Crucified with Christ, co-crucifixion. Could this present time be God’s moment for me to seriously address the issue of my sin? I am going to say, “Yes”. I so want to go forward for Him, in Him and with Him. I do not know what time I have left. I cannot allow any impediment if I can surrender it and let God deal with it.
What a glorious time this is for me! What a wonderful opportunity He is affording me. In recent weeks I have yearned to get closer to God. I have already been blessed with sweet relationship with Him. There have been times of exquisite union and intimacy. I crave more of this. Right now, I sense it is here, He is with me. I see myself under the covering of His majestic and mighty wings. I feel myself held in the warmth and love of the palm of His hand. I am safe, secure and loved. What more do I want? Just more, that’s it, I want more of God.
Crucifixion was the way of Christ. Right now I sense that He is calling me into that way. I am willing and, as I give myself as fully as I am able to Him, so I look forward to a glorious resurrection and powerful, ongoing ministry in Him.
Lord Jesus,
You are my Hero, my Saviour, Friend and Lover. I am nothing without You. I thank You from the very depth of my being for the sweet, rich, powerful and loving relationship that You have drawn me into. But I want more!
I am tired of the sinful me. I know only too well that I cannot make this right. But You can! My precious Saviour, I lay all before You. I seek to die to sin and rise in glorious new life in You. I am about to undergo a likely dramatic health change. I pray that this may also see great spiritual release and growth in me.
I desire to go forward in new life in You.

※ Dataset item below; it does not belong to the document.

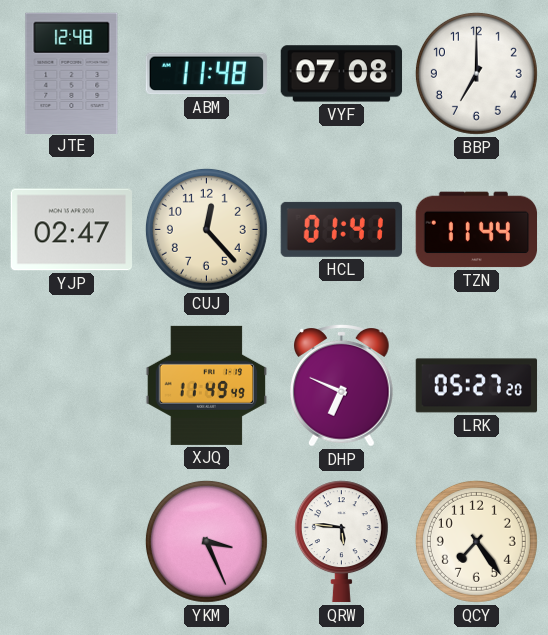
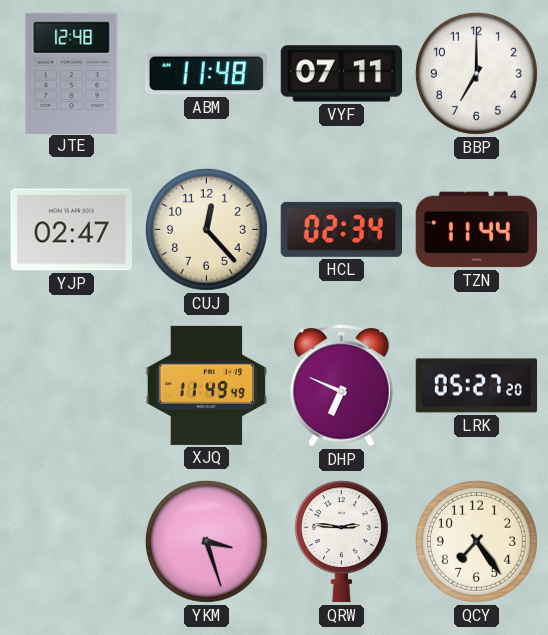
VYF: 07:08 -> 07:11
HCL: 01:41 -> 02:34
YKM: 3:26 -> 3:27
QRW: 5:46 -> 2:46
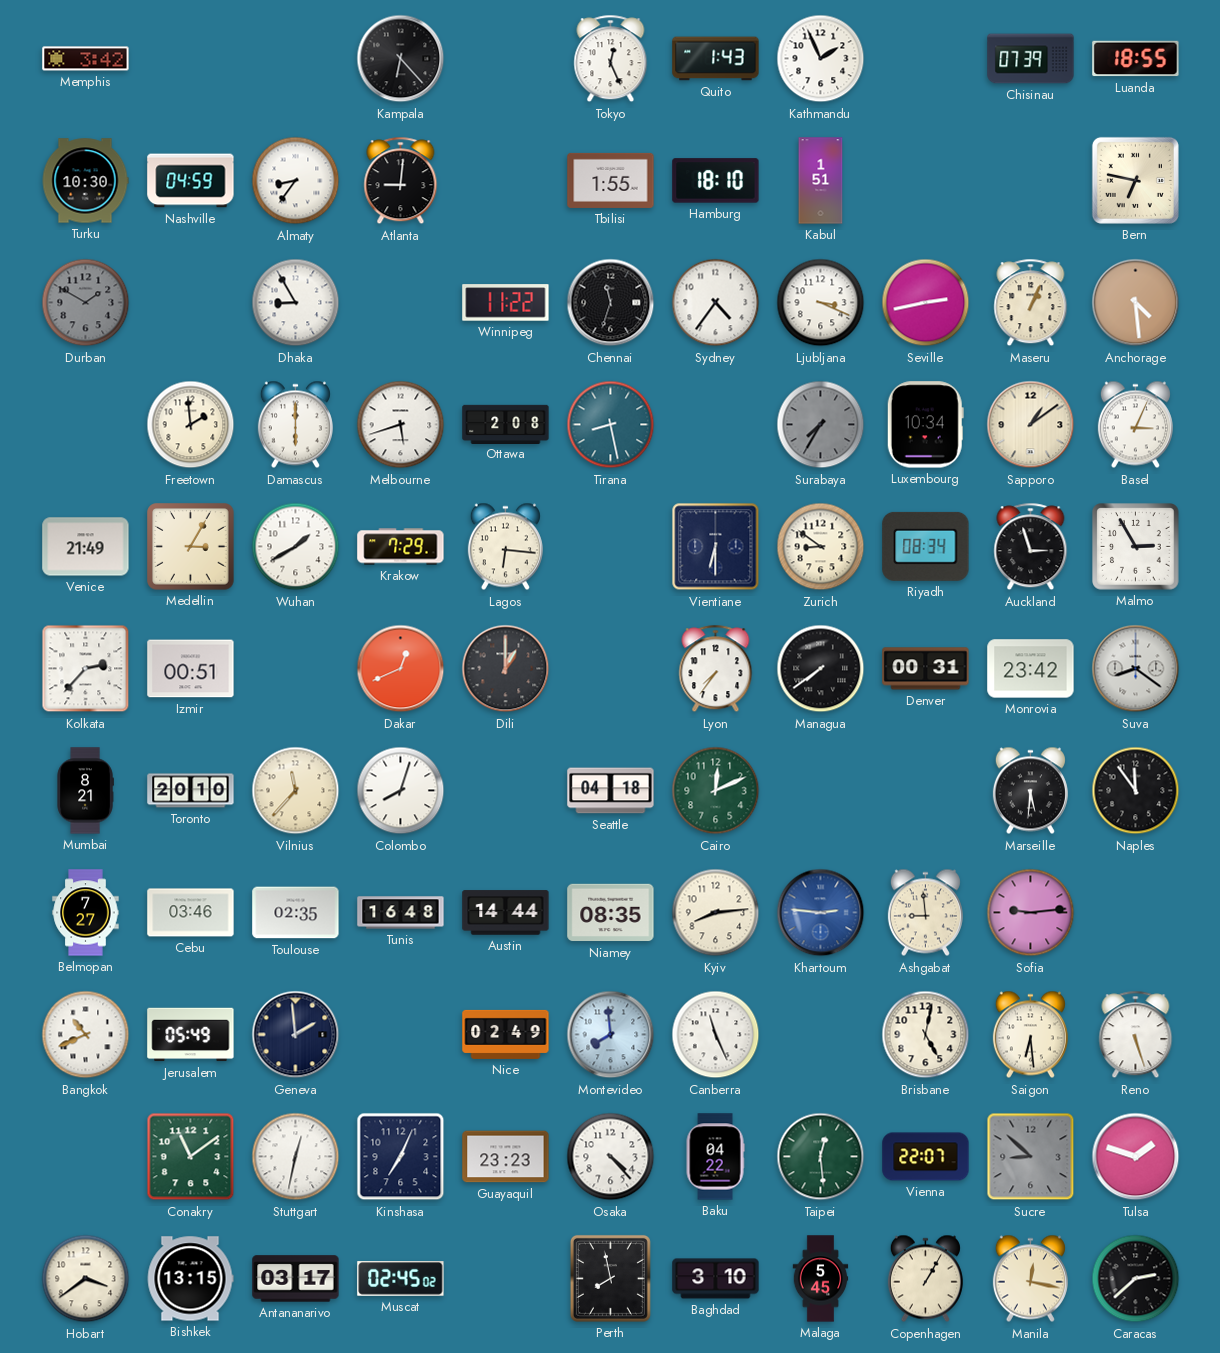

I feel there is much I can yet do in humble service to our great God. Please spare me, Lord. Give me further opportunities to share the amazing love You have for all people. I crave Your companionship for the journey. I knowYou are the way, and I give myself to follow that way, wherever it may lead.
I love You, and my heart bursts to share that love. Help me, please in Your wonderful, powerful and precious name I ask. Amen.